» **Materials provided**
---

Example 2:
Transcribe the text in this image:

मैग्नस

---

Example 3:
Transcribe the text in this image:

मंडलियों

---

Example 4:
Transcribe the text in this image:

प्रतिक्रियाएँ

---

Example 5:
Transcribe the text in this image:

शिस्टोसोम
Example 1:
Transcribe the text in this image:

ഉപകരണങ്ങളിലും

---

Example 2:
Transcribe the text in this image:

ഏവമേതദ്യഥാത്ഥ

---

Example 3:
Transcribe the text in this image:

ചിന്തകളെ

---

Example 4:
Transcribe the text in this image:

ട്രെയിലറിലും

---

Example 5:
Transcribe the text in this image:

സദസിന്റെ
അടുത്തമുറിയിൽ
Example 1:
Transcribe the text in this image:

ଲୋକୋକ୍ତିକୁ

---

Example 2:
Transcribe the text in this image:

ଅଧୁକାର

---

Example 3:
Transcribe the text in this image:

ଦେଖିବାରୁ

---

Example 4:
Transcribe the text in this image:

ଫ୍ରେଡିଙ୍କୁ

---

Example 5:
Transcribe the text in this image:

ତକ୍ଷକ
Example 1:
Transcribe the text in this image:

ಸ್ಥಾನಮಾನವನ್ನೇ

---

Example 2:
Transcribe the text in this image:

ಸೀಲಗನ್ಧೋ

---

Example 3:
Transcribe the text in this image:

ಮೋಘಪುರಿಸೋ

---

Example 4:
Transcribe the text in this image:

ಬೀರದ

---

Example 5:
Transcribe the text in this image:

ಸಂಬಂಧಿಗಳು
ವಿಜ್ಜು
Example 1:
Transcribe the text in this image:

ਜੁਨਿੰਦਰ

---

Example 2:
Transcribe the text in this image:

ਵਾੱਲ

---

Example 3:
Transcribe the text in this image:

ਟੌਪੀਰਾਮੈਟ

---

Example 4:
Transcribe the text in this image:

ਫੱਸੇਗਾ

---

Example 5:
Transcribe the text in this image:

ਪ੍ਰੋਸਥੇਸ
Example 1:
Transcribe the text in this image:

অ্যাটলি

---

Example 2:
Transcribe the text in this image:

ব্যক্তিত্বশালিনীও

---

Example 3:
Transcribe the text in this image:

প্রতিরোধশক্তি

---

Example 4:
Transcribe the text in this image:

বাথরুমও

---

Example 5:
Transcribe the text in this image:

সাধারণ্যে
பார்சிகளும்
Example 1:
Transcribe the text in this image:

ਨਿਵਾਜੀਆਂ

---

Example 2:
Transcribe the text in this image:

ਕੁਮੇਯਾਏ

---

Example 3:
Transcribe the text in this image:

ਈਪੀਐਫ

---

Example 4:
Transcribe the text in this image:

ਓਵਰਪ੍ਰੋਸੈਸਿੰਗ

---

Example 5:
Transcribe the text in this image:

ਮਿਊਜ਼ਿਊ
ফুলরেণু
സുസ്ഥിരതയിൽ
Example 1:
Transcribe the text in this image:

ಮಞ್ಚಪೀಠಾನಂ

» **Problem requirements**
Format the items as a two-column CSV with the headers text and answer, one row per item, covering the part from the start of the items through the line containing "അടുത്തമുറിയിൽ", both ends included. Put each item's text and its answer each in one quoted field, with line breaks replaced by spaces.

» **Problem solution**
text,answer
"--- Example 2: Transcribe the text in this image:","मैग्नस"
"--- Example 3: Transcribe the text in this image:","मंडलियों"
"--- Example 4: Transcribe the text in this image:","प्रतिक्रियाएँ"
"--- Example 5: Transcribe the text in this image:","शिस्टोसोम"
"Example 1: Transcribe the text in this image:","ഉപകരണങ്ങളിലും"
"--- Example 2: Transcribe the text in this image:","ഏവമേതദ്യഥാത്ഥ"
"--- Example 3: Transcribe the text in this image:","ചിന്തകളെ"
"--- Example 4: Transcribe the text in this image:","ട്രെയിലറിലും"
"--- Example 5: Transcribe the text in this image:","സദസിന്റെ അടുത്തമുറിയിൽ"